Learn how to deter raccoons from protecting your house and yard and keeping these mischievous bandits from making your home their own. 

Be sure to check out our articles on how to get rid of ants and how to get rid of groundhogs!

Frequently Asked Questions About Raccoons

Are raccoons dangerous to humans and pets?

Raccoons can be very dangerous to humans and pets. While they don’t normally harm humans or large dogs, they will fight back if they are threatened.

In addition, if they are hungry enough, raccoons will prey on cats and kittens. 

What diseases can raccoons carry?

Raccoons can carry dangerous viral and bacterial diseases like rabies and leptospirosis . They also transmit salmonella , E. coli , and roundworms .

What should I do if I find a raccoon nest with babies?
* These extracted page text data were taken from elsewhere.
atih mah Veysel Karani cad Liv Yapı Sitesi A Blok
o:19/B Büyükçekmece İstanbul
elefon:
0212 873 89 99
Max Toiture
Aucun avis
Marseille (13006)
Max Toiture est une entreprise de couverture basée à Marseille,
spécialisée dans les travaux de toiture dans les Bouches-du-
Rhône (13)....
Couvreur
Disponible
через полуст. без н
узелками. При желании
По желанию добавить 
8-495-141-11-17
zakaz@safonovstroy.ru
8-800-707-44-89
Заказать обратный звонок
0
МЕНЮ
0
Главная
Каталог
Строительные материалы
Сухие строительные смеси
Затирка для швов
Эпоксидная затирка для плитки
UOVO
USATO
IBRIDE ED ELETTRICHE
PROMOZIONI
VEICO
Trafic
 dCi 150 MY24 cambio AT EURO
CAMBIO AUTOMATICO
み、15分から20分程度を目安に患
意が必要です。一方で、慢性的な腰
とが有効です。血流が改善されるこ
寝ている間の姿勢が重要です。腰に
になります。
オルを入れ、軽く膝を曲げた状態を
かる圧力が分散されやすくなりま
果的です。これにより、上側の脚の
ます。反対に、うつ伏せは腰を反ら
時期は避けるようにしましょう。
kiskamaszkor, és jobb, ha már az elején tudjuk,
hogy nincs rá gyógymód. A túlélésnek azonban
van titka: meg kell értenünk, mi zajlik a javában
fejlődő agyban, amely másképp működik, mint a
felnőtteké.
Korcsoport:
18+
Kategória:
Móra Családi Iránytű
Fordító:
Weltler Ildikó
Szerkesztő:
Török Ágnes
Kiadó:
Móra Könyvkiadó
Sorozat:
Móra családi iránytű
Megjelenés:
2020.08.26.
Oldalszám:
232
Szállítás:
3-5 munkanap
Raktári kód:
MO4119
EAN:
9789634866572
If you find a raccoon nest with babies, it’s best to call a wildlife rehabilitation expert for removal tips. You may be able to use the babies as live bait to trap the mother and relocate them. 

How can I tell if a raccoon is rabid?

There are several signs that a raccoon is rabid.

Rabid raccoons will stagger, wander in circles, and may seem oblivious to loud noises. Their hair may be matted, and their faces will be wet from the discharge coming out of their mouth and eyes. They often emit repeated high-pitched squeals, growls, and hisses.

Do raccoons come out during the day?

Raccoons are mostly nocturnal, but it’s also normal for them to come out during daylight hours. They often come out to forage for food, especially if they know it will be available at a particular time.

Are there any plants that deter raccoons?

Raccoons dislike cucumbers and other squash, so you can plant them at your garden’s borders as an effective form of deterrence. They also do not like Oriental poppies, peppermint, Goji berries, garlic, globe thistle, and rose bushes.

Can I use a live trap to catch a raccoon?


You can use live traps to get rid of raccoons. Try using various types of bait, like bacon, peanut butter, fresh vegetables, and canned cat food.

Before attempting to catch one, you should plan how to deal with them afterward. Adult raccoons range in size from 24-46 inches tall and weigh 12-25 pounds, and they can be very aggressive when threatened.

Also, relocating raccoons in many states is illegal, so check your local regulations before using a live trap.